Sunday, 30 December 2012

Orwell on Book Reviewers

One of my indulgences over Christmas was a little collection of George Orwell essays, one of those "Great Ideas" books from Penguin. I'd only read 1984 and Animal Farm before this, and I'd like to read his journalism and nonfiction - particularly now that his work isn't being crammed down my throat by high school English teachers.

I enjoyed (kinda) his essay "Confessions of a Book Reviewer," in which he describes such professionals as sad, frumpy little men surrounded by dusty papers and half-empty cups of tea.

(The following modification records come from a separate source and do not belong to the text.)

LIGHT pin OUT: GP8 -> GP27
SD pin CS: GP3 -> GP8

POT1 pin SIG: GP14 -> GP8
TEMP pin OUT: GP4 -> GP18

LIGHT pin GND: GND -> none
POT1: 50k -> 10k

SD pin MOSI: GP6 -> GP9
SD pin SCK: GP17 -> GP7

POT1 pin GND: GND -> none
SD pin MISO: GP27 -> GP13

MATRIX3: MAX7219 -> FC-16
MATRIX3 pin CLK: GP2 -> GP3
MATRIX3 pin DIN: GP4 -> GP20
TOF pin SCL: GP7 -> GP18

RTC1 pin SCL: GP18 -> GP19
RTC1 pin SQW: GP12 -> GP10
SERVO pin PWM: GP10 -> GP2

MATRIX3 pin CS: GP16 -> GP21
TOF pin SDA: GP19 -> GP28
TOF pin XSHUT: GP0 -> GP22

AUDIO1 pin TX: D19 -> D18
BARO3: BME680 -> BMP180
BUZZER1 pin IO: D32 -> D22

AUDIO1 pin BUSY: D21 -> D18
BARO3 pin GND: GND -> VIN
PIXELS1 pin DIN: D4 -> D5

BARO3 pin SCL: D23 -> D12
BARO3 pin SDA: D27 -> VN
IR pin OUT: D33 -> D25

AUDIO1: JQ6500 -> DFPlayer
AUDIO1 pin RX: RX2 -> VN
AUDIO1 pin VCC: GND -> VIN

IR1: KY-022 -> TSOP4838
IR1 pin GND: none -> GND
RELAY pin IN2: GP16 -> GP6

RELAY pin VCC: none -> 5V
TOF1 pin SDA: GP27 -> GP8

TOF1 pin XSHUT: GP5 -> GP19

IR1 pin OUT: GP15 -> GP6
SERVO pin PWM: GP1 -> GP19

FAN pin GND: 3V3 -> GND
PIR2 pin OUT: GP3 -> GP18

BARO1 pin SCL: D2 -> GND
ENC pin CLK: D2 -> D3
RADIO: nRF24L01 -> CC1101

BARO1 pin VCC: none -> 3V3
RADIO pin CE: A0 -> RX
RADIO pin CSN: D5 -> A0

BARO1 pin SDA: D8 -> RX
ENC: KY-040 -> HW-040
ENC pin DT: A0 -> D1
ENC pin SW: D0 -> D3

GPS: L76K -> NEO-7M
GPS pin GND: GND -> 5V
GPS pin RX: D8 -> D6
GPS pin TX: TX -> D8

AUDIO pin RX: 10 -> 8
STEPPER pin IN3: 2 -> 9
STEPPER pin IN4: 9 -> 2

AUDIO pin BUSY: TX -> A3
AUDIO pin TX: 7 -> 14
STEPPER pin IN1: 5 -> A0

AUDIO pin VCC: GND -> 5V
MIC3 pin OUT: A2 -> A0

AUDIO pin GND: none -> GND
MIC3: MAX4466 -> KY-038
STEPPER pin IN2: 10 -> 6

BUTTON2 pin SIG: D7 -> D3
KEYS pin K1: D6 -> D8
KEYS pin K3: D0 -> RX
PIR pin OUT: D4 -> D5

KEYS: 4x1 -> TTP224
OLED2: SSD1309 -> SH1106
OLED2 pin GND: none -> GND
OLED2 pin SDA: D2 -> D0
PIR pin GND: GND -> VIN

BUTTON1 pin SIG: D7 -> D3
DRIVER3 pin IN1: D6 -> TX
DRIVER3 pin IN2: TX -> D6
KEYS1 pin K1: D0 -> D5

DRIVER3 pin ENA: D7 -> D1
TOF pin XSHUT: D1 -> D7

"[T]he prolonged, indiscriminate reviewing of books is a quite exceptionally thankless, irritating and exhausting job. It not only involves praising trash ... but constantly inventing reactions towards books about which one has no spontaneous feelings whatever. The reviewer, jaded though he may be, is professionally interested in books, and out of the thousands that appear annually, there are probably fifty or a hundred that he would enjoy writing about. If he is a top-notcher in his profession he may get hold of ten or twenty of them: more probably he gets hold of two or three. The rest of his work however conscientious he may be in praising or damning, is in essence humbug. He is pouring his immortal spirit down the drain, half a pint at a time."

Man, Orwell must have been a hoot at parties.